18.6 Wijzigingsbevoegdheid

Burgemeester en wethouders zijn bevoegd het plan, ter plaatse van de aanduiding 'wro-zone-wijzigingsgebied' te wijzigen in die zin dat ter plaatse nieuwe woonbebouwing wordt gerealiseerd, met dien verstande dat:

  • a. het gestelde in 18.2.1 sub c. t/m g. en 18.2.2 van overeenkomstige toepassing is;
  • b. één nieuwe woning per wijzigingsgebied is toegestaan;
  • c. de woning dient te passen in het omringende gebied, waarbij een goed woon- en leefklimaat van de nieuwe woning gegarandeerd dient te zijn en aanwezige bedrijven en/ of andere inrichtingen niet in hun bedrijfsmatig functioneren belemmerd mogen worden;
  • d. de noodzakelijke onderzoeksaspecten in acht worden genomen, dat wil zeggen dat:
    • 1. uit een ingesteld bodemonderzoek dient te blijken dat de bodem ter plaatse geschikt is voor het beoogde gebruik;
    • 2. voldaan wordt aan de eisen uit de Wet geluidhinder;
    • 3. geen belemmeringen aanwezig zijn in het kader van externe veiligheid;
    • 4. een archeologisch onderzoek wordt uitgevoerd, tenzij:
      • vaststaat dat geen archeologische relicten worden verstoord, of
      • de geplande grondwerkzaamheden een gebied beslaan kleiner dan 2.500 m² en de werkzaamheden plaatsvinden minder dan 50 meter verwijderd van een eerdere vindplaats.

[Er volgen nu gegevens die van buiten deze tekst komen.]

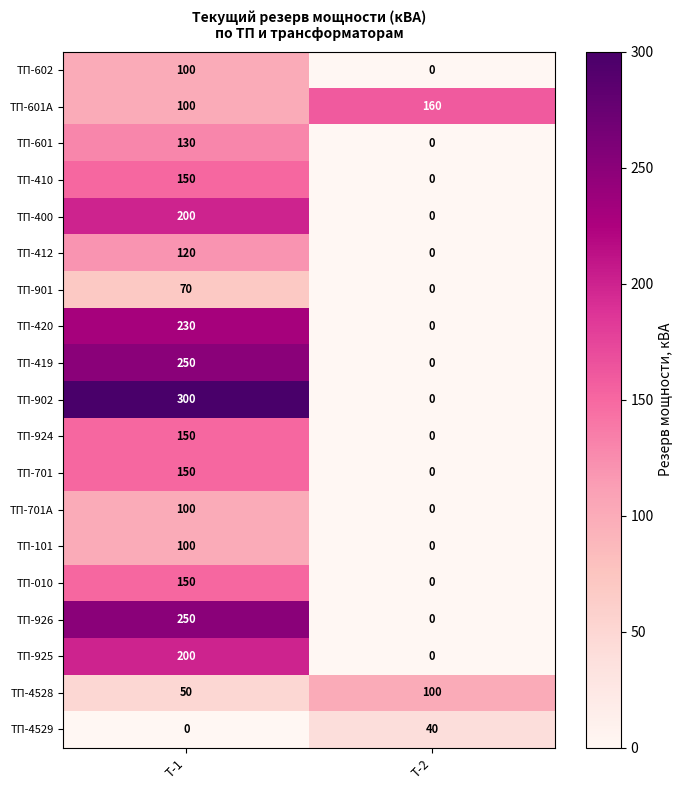

What value does the ТП-601 series have at Т-1, to the nearest 5?

130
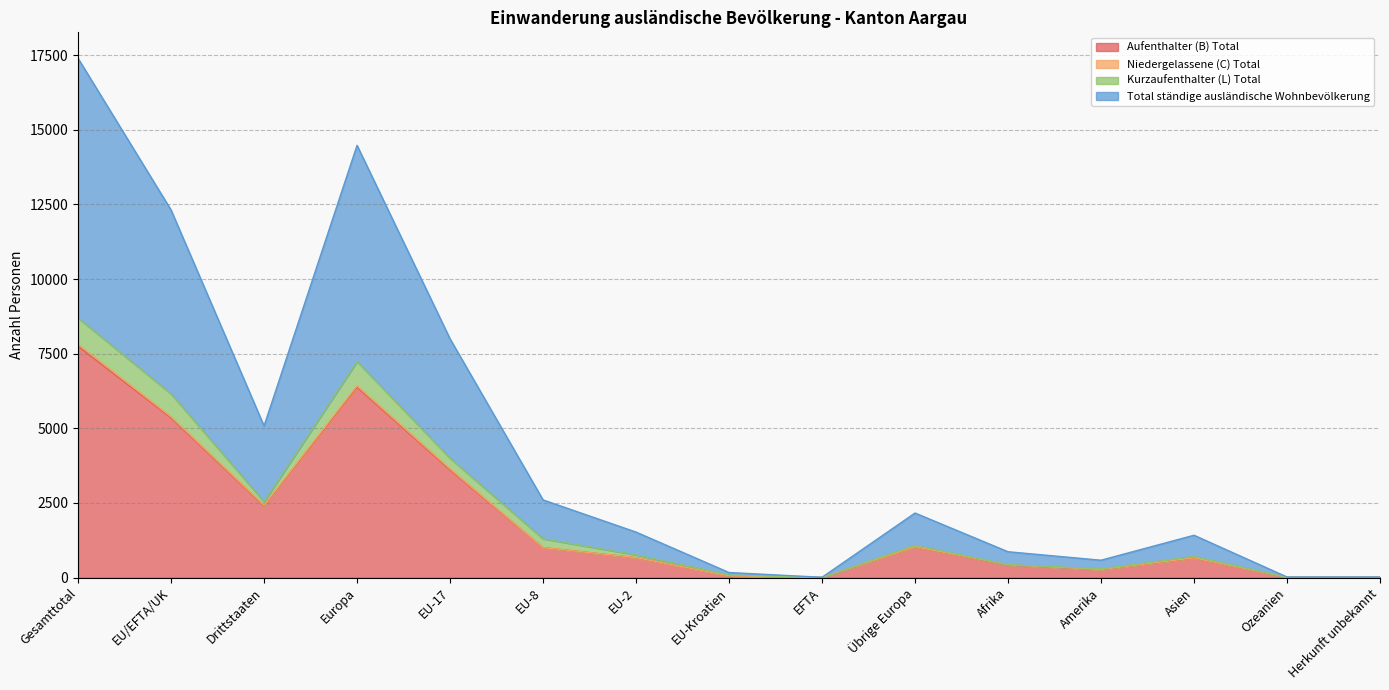

At how many categories does at least one series exceed 212?

11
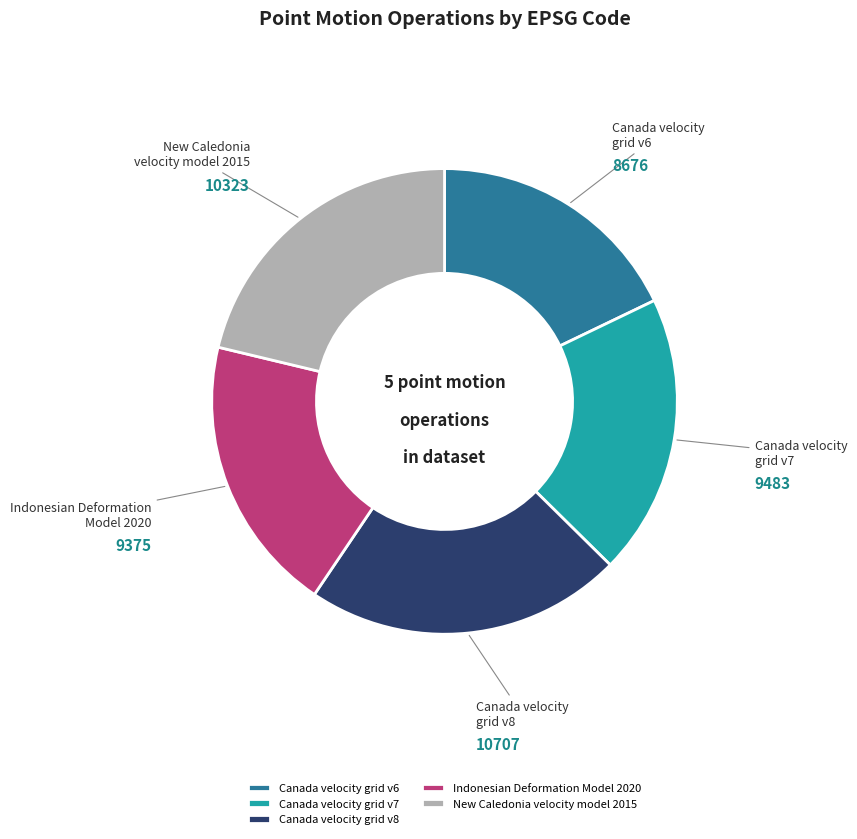

What is the smallest slice in the pie chart?

Canada velocity grid v6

    • 5. geen belemmeringen optreden voor eventueel aanwezige beschermde flora- en faunasoorten op en rondom het perceel;
    • 6. hemelwater afkomstig van schoon oppervlak, voor zover mogelijk, wordt afgekoppeld en geïnfiltreerd in de bodem;
    • 7. er wordt voldaan aan de parkeernormen zoals opgenomen in bijlage 3 van deze regels, waarbij parkeren op eigen erf uitgangspunt is;
    • 8. de verkeersveiligheid niet onevenredig wordt belemmerd;
    • 9. de belangen van derden niet onevenredig worden beschadigd.